**Dataset content**:
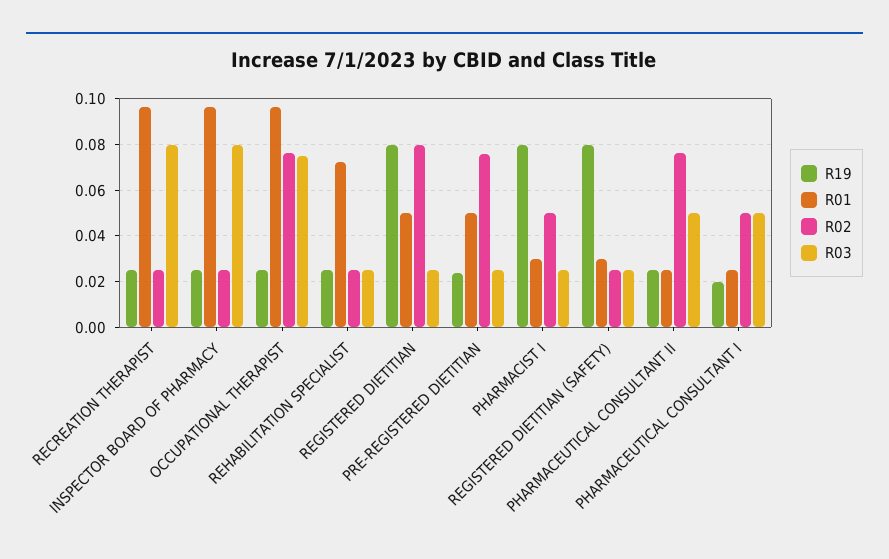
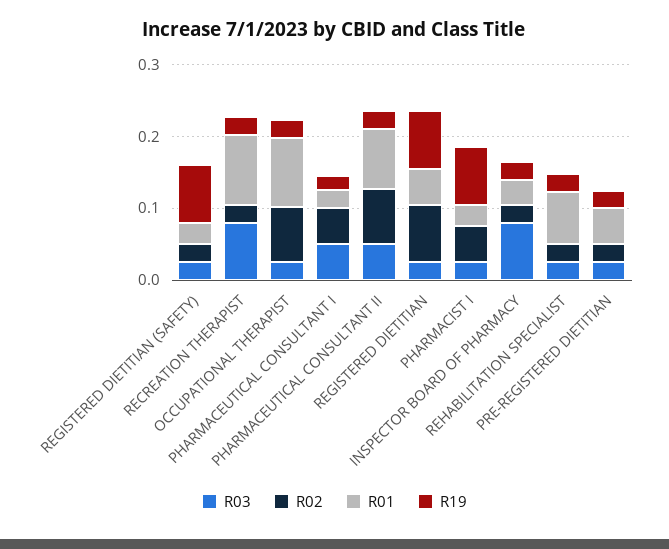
R01, INSPECTOR BOARD OF PHARMACY: 0.095 -> 0.04
R03, OCCUPATIONAL THERAPIST: 0.075 -> 0.02
R02, PRE-REGISTERED DIETITIAN: 0.075 -> 0.02
R01, PHARMACEUTICAL CONSULTANT II: 0.025 -> 0.08

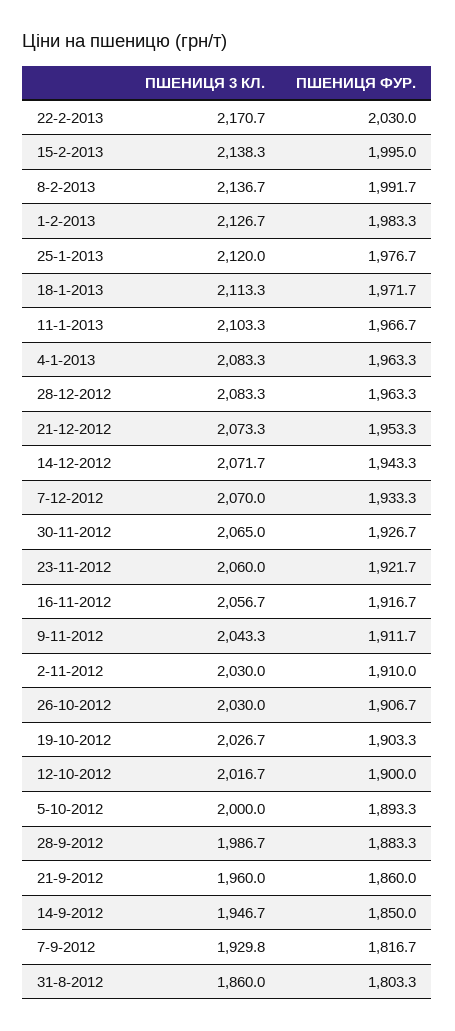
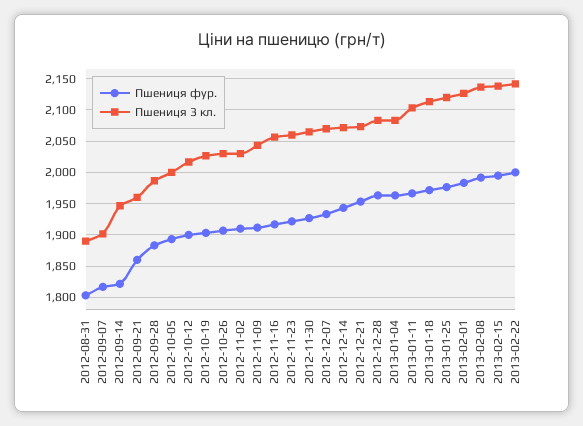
ПШЕНИЦЯ 3 КЛ., 22-2-2013: 2170.7 -> 2140
ПШЕНИЦЯ ФУР., 22-2-2013: 2030 -> 2000
ПШЕНИЦЯ ФУР., 14-9-2012: 1850 -> 1820
ПШЕНИЦЯ 3 КЛ., 7-9-2012: 1929.8 -> 1900
ПШЕНИЦЯ 3 КЛ., 31-8-2012: 1860 -> 1890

**Problem requirements**: From the first line to the last, give the data again exactly, but without pictures.

**Expected output**:
R01, INSPECTOR BOARD OF PHARMACY: 0.095 -> 0.04
R03, OCCUPATIONAL THERAPIST: 0.075 -> 0.02
R02, PRE-REGISTERED DIETITIAN: 0.075 -> 0.02
R01, PHARMACEUTICAL CONSULTANT II: 0.025 -> 0.08

ПШЕНИЦЯ 3 КЛ., 22-2-2013: 2170.7 -> 2140
ПШЕНИЦЯ ФУР., 22-2-2013: 2030 -> 2000
ПШЕНИЦЯ ФУР., 14-9-2012: 1850 -> 1820
ПШЕНИЦЯ 3 КЛ., 7-9-2012: 1929.8 -> 1900
ПШЕНИЦЯ 3 КЛ., 31-8-2012: 1860 -> 1890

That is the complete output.